Die Fragen vor den Antworten
In den nächsten Jahren stehen so viele medienpolitische Weichenstellungen an wie selten zuvor in so kurzer Zeit: Noch in diesem Jahr diskutiert das Parlament über Aufgabe und Ausmass des Service public in den Medien – und damit auch über die künftige Gestalt der SRG. Der Ausgang dieser Diskussion wird einen direkten Einfluss haben auf die Konzession der SRG, die Ende 2017 ausläuft und danach erneuert werden muss. Mit der Abstimmung über die No-Billag-Initiative folgt schliesslich das gewichtigste Geschäft mit dem Potenzial zur Tabula Rasa. Fünf Grundsatzfragen vor der grossen Debatte.
- Sind Medien ein marktförmiges Gut? Wer den Medienmarkt für einen Markt wie jeden anderen hält und auf die selbstregulierenden Kräfte von Angebot und Nachfrage vertraut, beantwortet die Frage klar mit ja und plädiert für die Abschaffung jeglicher Form von (Medien)Subvention. Wer hingegen den Doppelcharakter der Medien als Wirtschafts- und Kulturgut anerkennt, sieht die reine Marktförmigkeit relativiert und sollte nach Finanzierungsmöglichkeiten auch abseits des Markts suchen.

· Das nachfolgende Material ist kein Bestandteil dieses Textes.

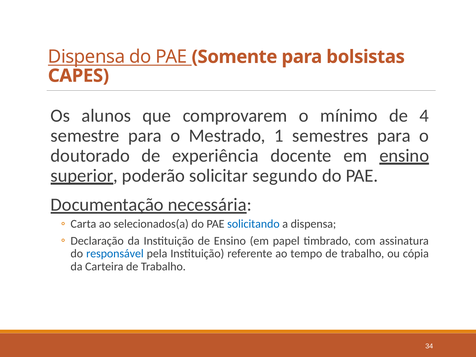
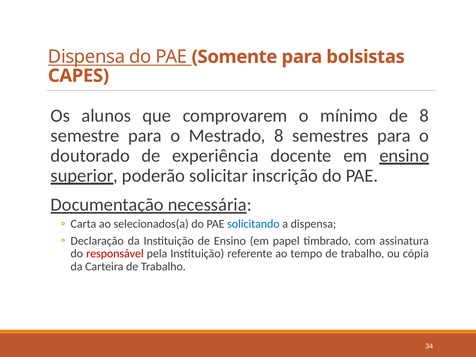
de 4: 4 -> 8
Mestrado 1: 1 -> 8
segundo: segundo -> inscrição
responsável colour: blue -> red
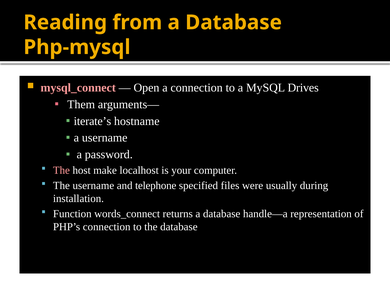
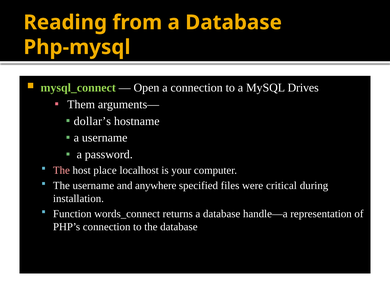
mysql_connect colour: pink -> light green
iterate’s: iterate’s -> dollar’s
make: make -> place
telephone: telephone -> anywhere
usually: usually -> critical
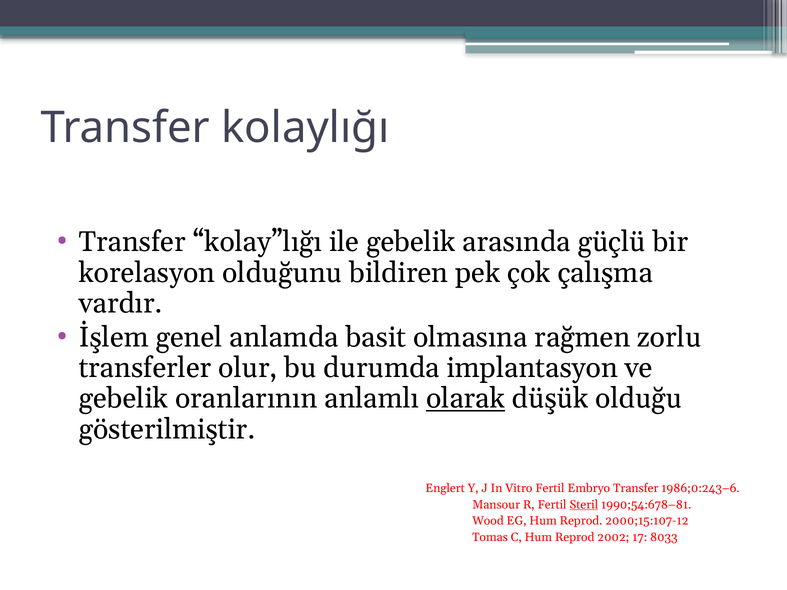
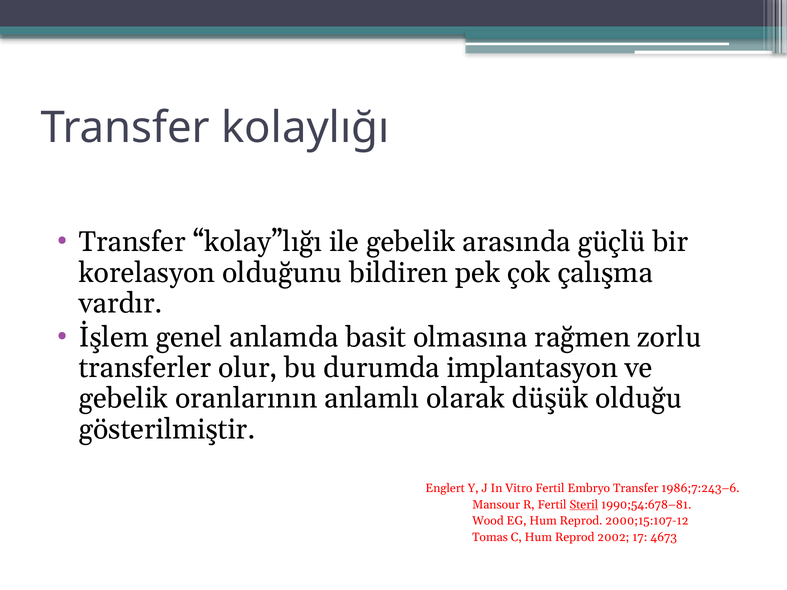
olarak underline: present -> none
1986;0:243–6: 1986;0:243–6 -> 1986;7:243–6
8033: 8033 -> 4673
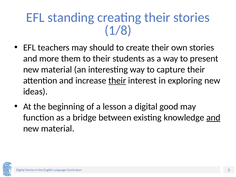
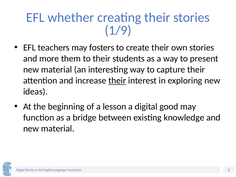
standing: standing -> whether
1/8: 1/8 -> 1/9
should: should -> fosters
and at (213, 118) underline: present -> none
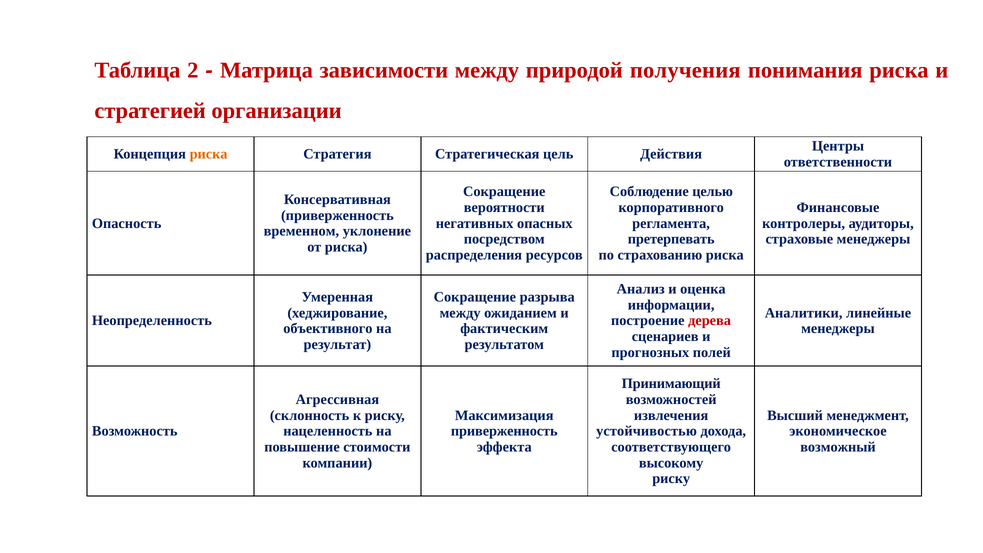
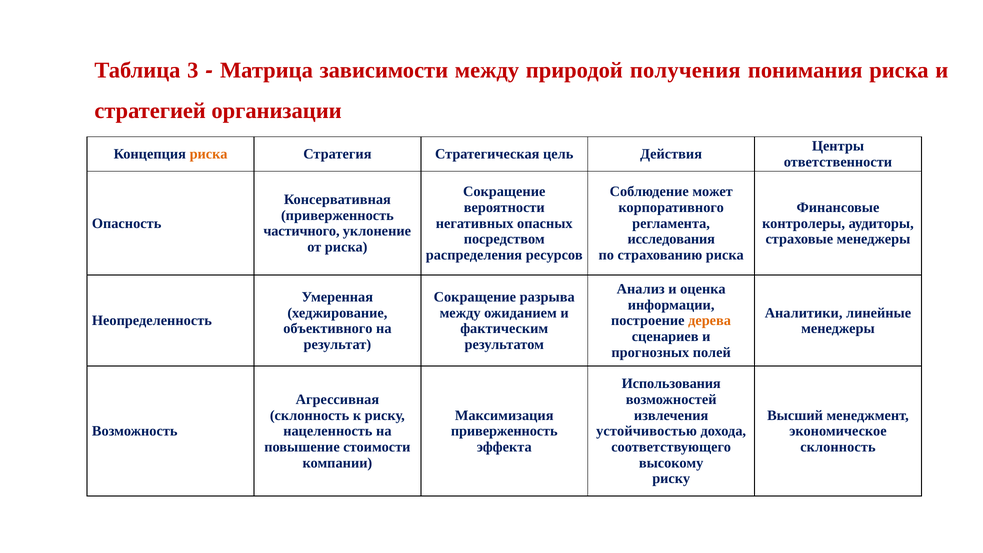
2: 2 -> 3
целью: целью -> может
временном: временном -> частичного
претерпевать: претерпевать -> исследования
дерева colour: red -> orange
Принимающий: Принимающий -> Использования
возможный at (838, 447): возможный -> склонность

- Schafft allein der Markt freie und unabhängige Medien? Die freie Presse bezieht ihre Legitimation seit jeher aus der Unabhängigkeit gegenüber dem Staat; Markt und Wettbewerb prägen unser Mediensystem. Doch es gibt eine Kehrseite: Die Abhängigkeit vom Werbemarkt – am stärksten bei sogenannten Gratismedien – beeinflusst direkt oder indirekt die Berichterstattung im Sinne der Werbekunden. Anders verhält es sich auf dem Nutzermarkt. Allein durch freiwillige Nutzerbeiträge finanzierte Medien können als die unabhängigsten überhaupt gelten – nur existieren dafür bestenfalls Nischenmärkte,
- Wer kann also Medien finanzieren und gleichzeitig deren Freiheit und Unabhängigkeit garantieren? Interessant ist: Im gesamten politischen Spektrum gibt es anerkannte und praktizierte Formen marktferner Medienfinanzierung. Sei es nun Christoph Blocher, der als Miteigentümer der «Basler Zeitung» die Herausgabe einer SVP-nahen Publikation ermöglicht und dabei primär eine politische Dividende einstreicht. Mit «Teleblocher» agiert der Politiker zudem erfolgreich im No-Budget-Bereich. Oder das Gegenmodell: Die schwerreiche Mäzenin Beatrice Oeri ermöglicht den Betrieb der Tageswoche. Oeri handelt aus Idealismus und nicht aus Gewinnstreben. Dass die Motivation der Geldgeber auf den Inhalt der von ihnen finanzierten Medien abfärbt, sieht man sowohl links als auch rechts. Ein von der Allgemeinheit finanzierter Rundfunk dagegen garantiert die publizistische Unabhängigkeit ungleich besser als Medien, deren Existenz vom Wohlwollen einer Einzelperson abhängen.
- Wie unabhängig kann ein gebührenfinanzierter Sender überhaupt sein? Das Gebührenmodell der SRG ist durch eine – wenn auch äusserst knapp ausgegangene – Volksabstimmung demokratisch legitimiert. Damit und mit der Verankerung in der Gesellschaft über die historisch gewachsene und föderal organisierten Trägerschaft bietet die SRG Gewähr für eine staatsferne Organisation. Das wiederum schafft die Voraussetzung für eine unabhängige Berichterstattung. Dieses Modell unterscheidet sich zudem stark von den verpolitisierten Anstalten in Deutschland oder Österreich, wo das redaktionelle Führungspersonal den Ränkespielen der Parteien ausgesetzt ist.
- Was wäre mit einer substanziellen Schwächung oder gar der Auflösung der SRG gewonnen? Zuerst: Mehr Markt und mehr Freiheit. Aber damit auch mehr Medienvielfalt, grössere Unabhängigkeit der Medien und bessere Qualität der Berichterstattung? Wohl kaum, gerade mit Blick auf den gegenwärtigen Zustand des globalen Medien- und Werbemarkts, der je länger je mehr nach dem Prinzip funktioniert «the winner takes it all». Ein öffentlich finanziertes, aber durchaus inhaltlich fokussiertes und strukturell verschlanktes Medienangebot, das sich solchen Mechanismen bewusst entzieht (also auch auf Werbung verzichtet), kann als Gegengewicht dazu wirken.
Dieser Text ist im Auftrag des Magazins «Schweizer Monat» entstanden und eine Fassung davon wurde dort zuerst veröffentlicht.